[Start of Attachment]
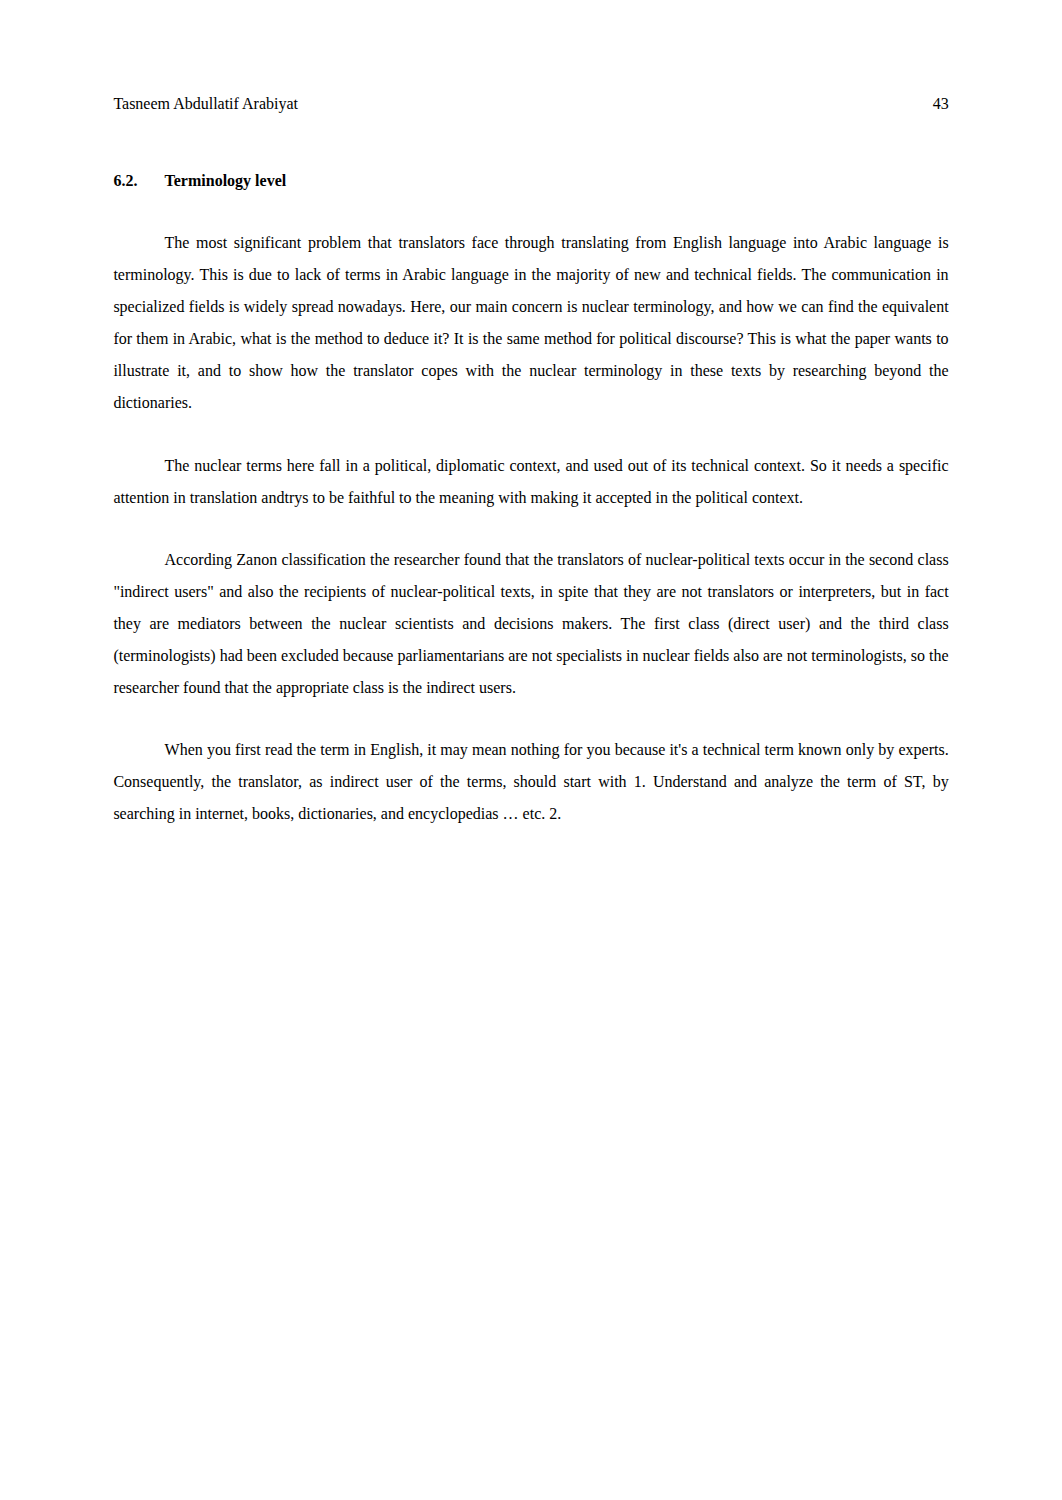Tasneem Abdullatif Arabiyat 43
6.2. Terminology level
The most significant problem that translators face through translating from English language into Arabic language is terminology. This is due to lack of terms in Arabic language in the majority of new and technical fields. The communication in specialized fields is widely spread nowadays. Here, our main concern is nuclear terminology, and how we can find the equivalent for them in Arabic, what is the method to deduce it? It is the same method for political discourse? This is what the paper wants to illustrate it, and to show how the translator copes with the nuclear terminology in these texts by researching beyond the dictionaries.
The nuclear terms here fall in a political, diplomatic context, and used out of its technical context. So it needs a specific attention in translation andtrys to be faithful to the meaning with making it accepted in the political context.
According Zanon classification the researcher found that the translators of nuclear-political texts occur in the second class "indirect users" and also the recipients of nuclear-political texts, in spite that they are not translators or interpreters, but in fact they are mediators between the nuclear scientists and decisions makers. The first class (direct user) and the third class (terminologists) had been excluded because parliamentarians are not specialists in nuclear fields also are not terminologists, so the researcher found that the appropriate class is the indirect users.
When you first read the term in English, it may mean nothing for you because it's a technical term known only by experts. Consequently, the translator, as indirect user of the terms, should start with 1. Understand and analyze the term of ST, by searching in internet, books, dictionaries, and encyclopedias … etc. 2.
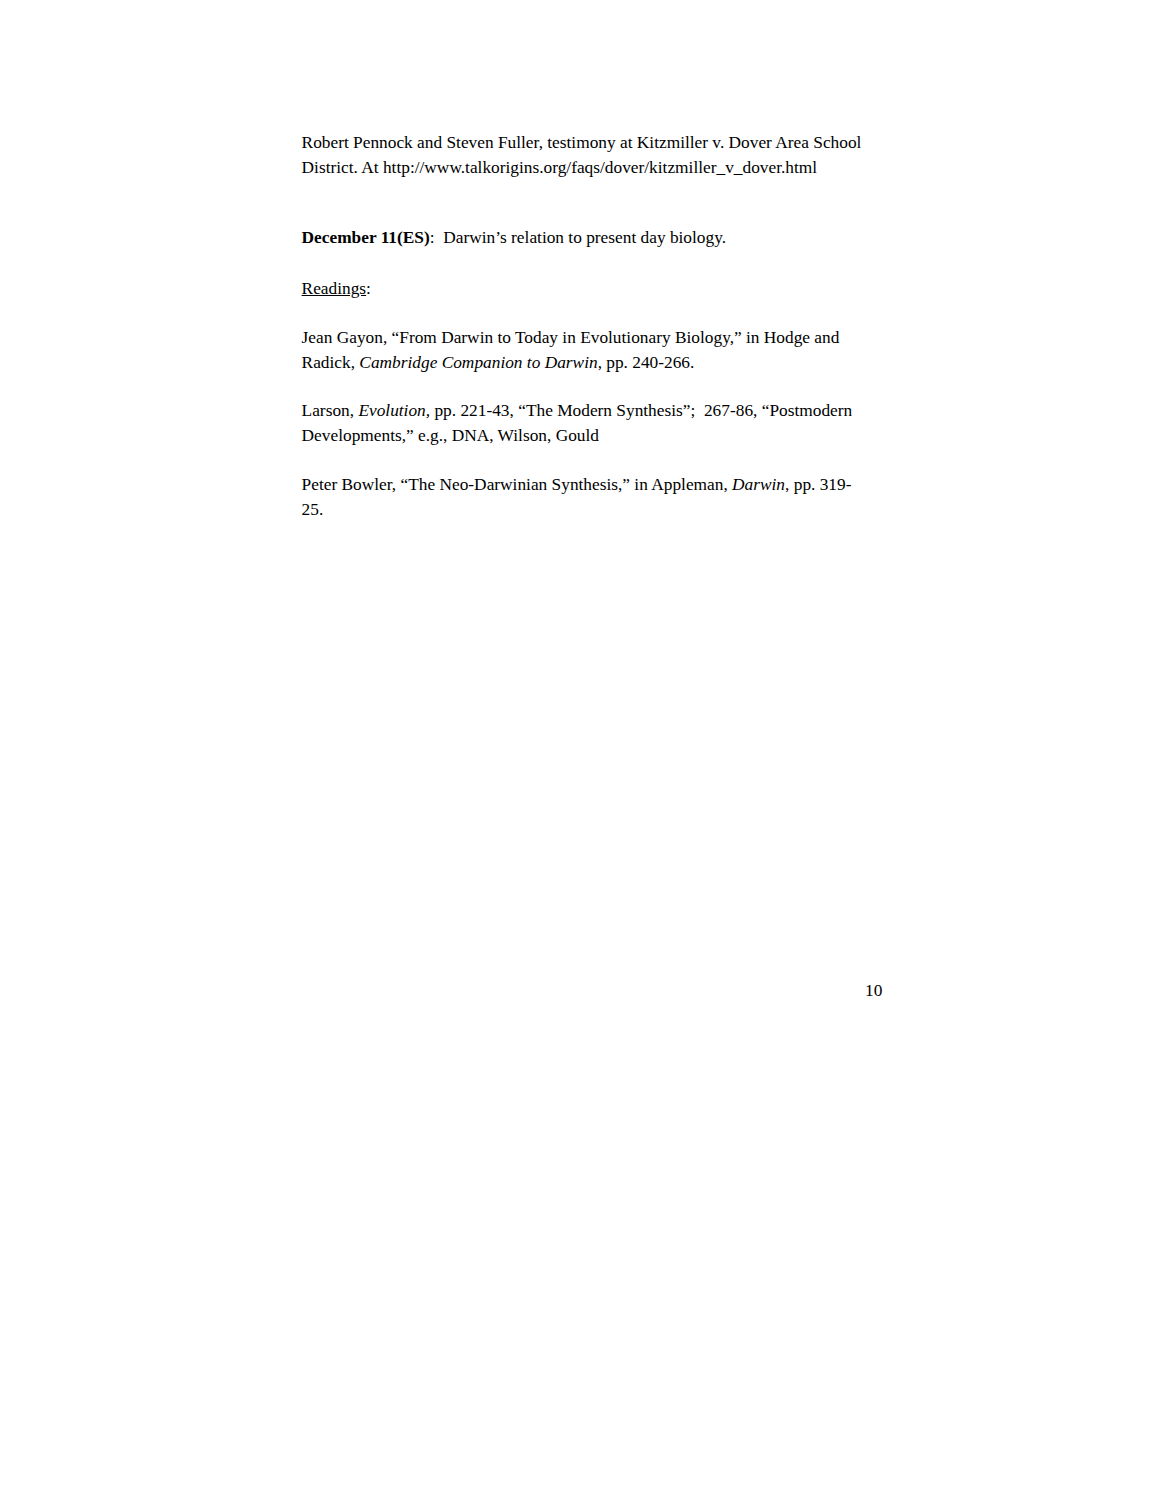Robert Pennock and Steven Fuller, testimony at Kitzmiller v. Dover Area School District. At http://www.talkorigins.org/faqs/dover/kitzmiller_v_dover.html
December 11(ES): Darwin’s relation to present day biology.
Readings:
Jean Gayon, “From Darwin to Today in Evolutionary Biology,” in Hodge and Radick, Cambridge Companion to Darwin, pp. 240-266.
Larson, Evolution, pp. 221-43, “The Modern Synthesis”; 267-86, “Postmodern Developments,” e.g., DNA, Wilson, Gould
Peter Bowler, “The Neo-Darwinian Synthesis,” in Appleman, Darwin, pp. 319-25.
10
[End of Attachment]
Required work ▸ Your response must consist of the lines from the beginning of the data through the line containing "6.2. Terminology level", transcribed exactly, with no pictures.

The answer ▸
Tasneem Abdullatif Arabiyat 43
6.2. Terminology level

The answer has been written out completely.